RobinHood702's story first appeared exclusively on Fox News in 2008 when the anonymous benefactor offered to choose a family with debts between $25,000 and $50,000, fly them first class to Las Vegas, put them up in a luxurious suite and pamper them all weekend while he went to the blackjack table and attempted to win the money they owed bill collectors. If he lost at the tables he still guaranteed to cover half of their bills.

Last year's winners, Kurt and Megan Kegler, were $35,000 in debt due in large part to their daughter Madison's battle with brain cancer — a battle the 3-year-old has won.

The Keglers traveled from Detroit to Sin City, where they lived large for a weekend and were presented with a bagful of $100 chips covering every dime they needed to pay off their bills. In fact, another man riding an elevator with RobinHood702 was so moved by his project that he handed the couple another $2,000 out of his own pocket.

A second winner, Sandra Brown of Charleston, S.C., was also given the royal treatment and $20,000 in cash to help her care for her elderly parents.

This time around, RobinHood702 has a new member in his band of merry men. An acquaintance named Dr. Richard Schulze, who runs an herbal medicine business, decided to sponsor a family of his own. After reading some of the early submissions on Robin Hood's website, he decided to dig deeper and help several families.

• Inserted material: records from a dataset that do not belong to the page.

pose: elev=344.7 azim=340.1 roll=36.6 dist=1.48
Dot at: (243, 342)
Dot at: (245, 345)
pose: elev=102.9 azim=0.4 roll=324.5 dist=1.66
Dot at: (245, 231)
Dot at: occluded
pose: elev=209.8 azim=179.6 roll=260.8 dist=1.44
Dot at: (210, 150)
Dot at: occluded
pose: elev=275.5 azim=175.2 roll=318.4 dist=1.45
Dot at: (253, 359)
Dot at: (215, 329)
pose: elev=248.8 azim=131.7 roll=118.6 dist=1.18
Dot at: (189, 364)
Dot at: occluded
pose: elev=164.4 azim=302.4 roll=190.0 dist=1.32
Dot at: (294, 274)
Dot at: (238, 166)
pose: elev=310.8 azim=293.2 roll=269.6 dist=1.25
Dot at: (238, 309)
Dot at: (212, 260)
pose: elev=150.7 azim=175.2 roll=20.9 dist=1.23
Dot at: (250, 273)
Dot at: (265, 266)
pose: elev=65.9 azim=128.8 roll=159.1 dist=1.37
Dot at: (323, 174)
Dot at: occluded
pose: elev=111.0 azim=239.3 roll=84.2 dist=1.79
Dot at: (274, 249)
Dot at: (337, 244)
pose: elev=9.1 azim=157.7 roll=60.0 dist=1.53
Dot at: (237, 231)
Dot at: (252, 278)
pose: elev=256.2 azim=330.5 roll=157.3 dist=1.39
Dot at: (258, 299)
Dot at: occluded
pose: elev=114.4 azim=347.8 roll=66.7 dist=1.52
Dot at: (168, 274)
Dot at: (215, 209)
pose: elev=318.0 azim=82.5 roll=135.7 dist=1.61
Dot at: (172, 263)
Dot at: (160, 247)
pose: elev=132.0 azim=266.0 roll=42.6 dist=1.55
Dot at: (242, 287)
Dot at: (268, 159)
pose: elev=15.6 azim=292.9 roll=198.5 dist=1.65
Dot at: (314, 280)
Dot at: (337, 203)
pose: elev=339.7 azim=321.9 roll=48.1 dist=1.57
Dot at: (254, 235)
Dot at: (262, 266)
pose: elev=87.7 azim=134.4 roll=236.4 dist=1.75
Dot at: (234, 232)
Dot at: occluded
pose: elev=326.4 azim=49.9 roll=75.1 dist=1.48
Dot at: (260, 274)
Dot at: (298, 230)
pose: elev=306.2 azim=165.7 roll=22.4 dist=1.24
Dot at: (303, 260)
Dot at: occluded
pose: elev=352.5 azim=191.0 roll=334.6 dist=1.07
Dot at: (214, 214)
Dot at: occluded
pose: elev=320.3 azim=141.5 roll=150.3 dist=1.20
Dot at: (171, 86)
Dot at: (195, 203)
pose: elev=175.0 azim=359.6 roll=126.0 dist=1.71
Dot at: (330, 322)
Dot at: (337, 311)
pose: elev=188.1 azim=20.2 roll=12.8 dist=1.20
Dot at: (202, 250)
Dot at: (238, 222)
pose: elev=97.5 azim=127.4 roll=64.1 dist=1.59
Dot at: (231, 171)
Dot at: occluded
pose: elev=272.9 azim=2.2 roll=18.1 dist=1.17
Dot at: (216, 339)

"It's overwhelming and heartbreaking," he told Fox News, calling it "a full-time job just going through all the submissions."

Schulze said he was still deciding which families to choose, but in the meantime he has donated to a group helping homeless children in the Los Angeles area. Both men are working with the Miami Project to give additional financial assistance to someone suffering from spinal cord injuries.

"We need more merry men and women to step up and help out," said Schulze. "A few have come forward, but not nearly enough."

RobinHood702 and Schulze say they're looking at finalizing the winners and flying them to Las Vegas sometime in the next couple of months, but their efforts to help the less fortunate will be ongoing.